Welcome to the Stone Age of Cinema

Directed by Kansas Bowling, who was seventeen at the time (and, in all fairness, shows more effort than half of Hollywood), B.C. Butcher bills itself as “the first prehistoric slasher film.” Which is technically true — much like how Sharknado is technically about sharks.

The setup? A group of cavewomen — all of whom look suspiciously like extras from a Coachella afterparty — murder one of their own for committing the unforgivable sin of sleeping with the wrong man. They dump her body in the wilderness, where she’s found by a lovesick, lumpy caveman monster known only as “The Butcher.” Naturally, he falls in love with the corpse (romantic!), and decides to avenge her death by murdering the tribe one by one.

In any other hands, this could’ve been stupid fun — Cavewoman Massacre meets Plan 9 from Outer Space. But because it’s produced by Lloyd Kaufman, the patron saint of cinematic diarrhea, we instead get a movie that feels like it was written, shot, and edited by a fossilized raccoon.


The Plot — Or, The Lack Thereof

Calling B.C. Butcher a plot is like calling a cave painting an instruction manual. Things happen, sure — but there’s no sense, reason, or pacing. Characters wander in and out of scenes like lost time travelers, dialogue consists mostly of grunting and “retro” slang, and the kills are so lazily staged they make The Flintstones look like The Texas Chain Saw Massacre.

At one point, the movie literally stops to play a full music video by a punk band called The Ugly Kids. No, really. The prehistoric mayhem just halts so a 1980s-style music video can happen — because apparently nothing screams “Jurassic authenticity” like a garage band filmed on Betamax.

Imagine watching Jurassic Park, and right before the T-Rex attack, Steven Spielberg cuts to a ska concert. That’s the level of artistic decision-making we’re dealing with.


The Performances: Rocks Have More Range

Let’s start with the tribe of cavewomen. They’re supposed to be fierce, primal, and dangerous — but instead they look like they wandered off the set of a low-rent Halloween party.

Leilani Fideler as Neandra, the tribe leader, does her best to sound authoritative, but every line delivery feels like she’s reading cue cards carved into driftwood. Natasha Halevi (as Anaconda) and Devyn Leah (as Bamba) try to inject some personality, but it’s hard to emote when you’re wearing fur bikinis that look like they were stolen from a Spirit Halloween clearance bin.

Then there’s Kato Kaelin, yes, that Kato Kaelin — O.J. Simpson’s infamous houseguest turned minor celebrity. He plays Rex, the cave-stud whose wandering loincloth sets off the whole chain of events.
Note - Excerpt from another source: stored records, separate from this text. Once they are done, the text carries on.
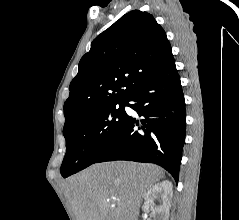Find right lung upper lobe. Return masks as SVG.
Listing matches in <instances>:
<instances>
[{"mask_svg": "<svg viewBox=\"0 0 239 220\" xmlns=\"http://www.w3.org/2000/svg\"><path fill=\"white\" fill-rule=\"evenodd\" d=\"M173 60L166 33L151 14H125L94 39L81 58L64 103L63 130L89 112L125 102Z\"/></svg>", "mask_w": 239, "mask_h": 220, "instance_id": "obj_1", "label": "right lung upper lobe"}]
</instances>
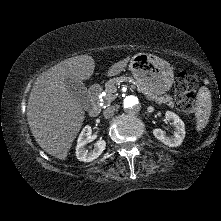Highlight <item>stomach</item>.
<instances>
[{
	"label": "stomach",
	"instance_id": "1",
	"mask_svg": "<svg viewBox=\"0 0 221 221\" xmlns=\"http://www.w3.org/2000/svg\"><path fill=\"white\" fill-rule=\"evenodd\" d=\"M129 70L139 85L155 95L166 93L173 84L174 74L170 64L152 54H135Z\"/></svg>",
	"mask_w": 221,
	"mask_h": 221
}]
</instances>
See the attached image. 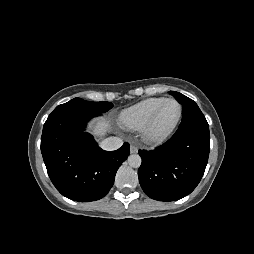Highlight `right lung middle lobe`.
Wrapping results in <instances>:
<instances>
[{
  "instance_id": "dd1d6c3e",
  "label": "right lung middle lobe",
  "mask_w": 254,
  "mask_h": 254,
  "mask_svg": "<svg viewBox=\"0 0 254 254\" xmlns=\"http://www.w3.org/2000/svg\"><path fill=\"white\" fill-rule=\"evenodd\" d=\"M113 107L110 102H90L81 98H74L67 103L57 106L56 108H73L81 111L101 114L107 112Z\"/></svg>"
}]
</instances>
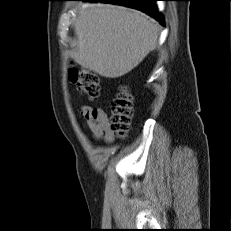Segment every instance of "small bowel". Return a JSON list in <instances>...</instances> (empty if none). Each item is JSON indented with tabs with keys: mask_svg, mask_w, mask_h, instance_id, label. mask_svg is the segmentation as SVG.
<instances>
[{
	"mask_svg": "<svg viewBox=\"0 0 231 231\" xmlns=\"http://www.w3.org/2000/svg\"><path fill=\"white\" fill-rule=\"evenodd\" d=\"M80 112L84 118V125L95 138H111L110 122L107 114L101 108L83 106Z\"/></svg>",
	"mask_w": 231,
	"mask_h": 231,
	"instance_id": "1",
	"label": "small bowel"
}]
</instances>
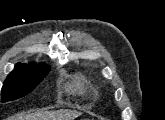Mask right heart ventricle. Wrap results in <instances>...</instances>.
Returning a JSON list of instances; mask_svg holds the SVG:
<instances>
[{
  "label": "right heart ventricle",
  "mask_w": 165,
  "mask_h": 120,
  "mask_svg": "<svg viewBox=\"0 0 165 120\" xmlns=\"http://www.w3.org/2000/svg\"><path fill=\"white\" fill-rule=\"evenodd\" d=\"M87 89V82L82 77L75 78L68 86V90L73 93H84Z\"/></svg>",
  "instance_id": "e07e8e85"
}]
</instances>
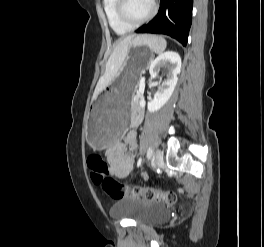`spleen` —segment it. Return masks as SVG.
<instances>
[{
  "label": "spleen",
  "mask_w": 264,
  "mask_h": 247,
  "mask_svg": "<svg viewBox=\"0 0 264 247\" xmlns=\"http://www.w3.org/2000/svg\"><path fill=\"white\" fill-rule=\"evenodd\" d=\"M153 52L159 54L166 49L167 42L163 37L155 35H146L143 40Z\"/></svg>",
  "instance_id": "spleen-1"
}]
</instances>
Kato’s acting is exactly what you’d expect from a man whose main claim to fame is “being home at the wrong time.”

He looks bewildered in every scene, like he showed up thinking this was a dating show and decided to just roll with it.
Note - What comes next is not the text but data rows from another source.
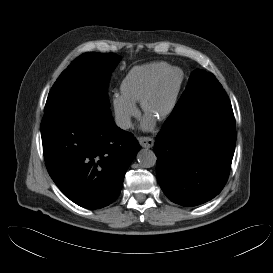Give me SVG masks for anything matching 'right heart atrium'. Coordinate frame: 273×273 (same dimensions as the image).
Here are the masks:
<instances>
[{
    "label": "right heart atrium",
    "instance_id": "obj_1",
    "mask_svg": "<svg viewBox=\"0 0 273 273\" xmlns=\"http://www.w3.org/2000/svg\"><path fill=\"white\" fill-rule=\"evenodd\" d=\"M112 105L115 118L123 127L129 126L131 119L138 114L136 105L126 100L122 95H114Z\"/></svg>",
    "mask_w": 273,
    "mask_h": 273
}]
</instances>
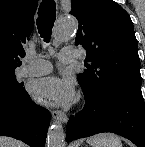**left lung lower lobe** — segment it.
I'll use <instances>...</instances> for the list:
<instances>
[{"instance_id": "left-lung-lower-lobe-1", "label": "left lung lower lobe", "mask_w": 145, "mask_h": 147, "mask_svg": "<svg viewBox=\"0 0 145 147\" xmlns=\"http://www.w3.org/2000/svg\"><path fill=\"white\" fill-rule=\"evenodd\" d=\"M102 132L121 135L137 147H145V104L141 85L119 87L99 100L85 97L83 110L68 121L66 141Z\"/></svg>"}]
</instances>
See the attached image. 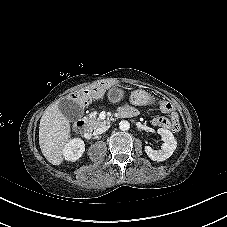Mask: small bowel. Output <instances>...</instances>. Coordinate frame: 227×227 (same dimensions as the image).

Kadeem Hardison narrates the whole thing for reasons unknown, presumably because he lost a bet. His voice-over is pure monotone, as if he’s trying to distance himself spiritually from the movie he’s being paid to describe.

And then, of course, there’s the Butcher himself — a man in a poorly fitting monster mask who alternates between moaning, waving a club, and looking deeply embarrassed. He’s less a terrifying killer and more a guy who forgot the choreography to his high school mascot routine.


The Aesthetic: Flintstones on Bath Salts

The movie’s look is… well, generous people might call it “DIY.” Less generous people might call it “looks like it was filmed on a toaster.”

The sets are just patches of desert with the occasional bush and foam rock. The costumes appear to have been assembled from the fur section of Jo-Ann Fabrics. And the lighting changes so drastically from shot to shot you’d think they filmed this across three different geological eras.

But the best part? The special effects. Every kill looks like someone’s very first attempt at stage blood. There’s more ketchup than carnage. When characters are bludgeoned, the camera cuts away so abruptly you’d think the film reel itself was ashamed.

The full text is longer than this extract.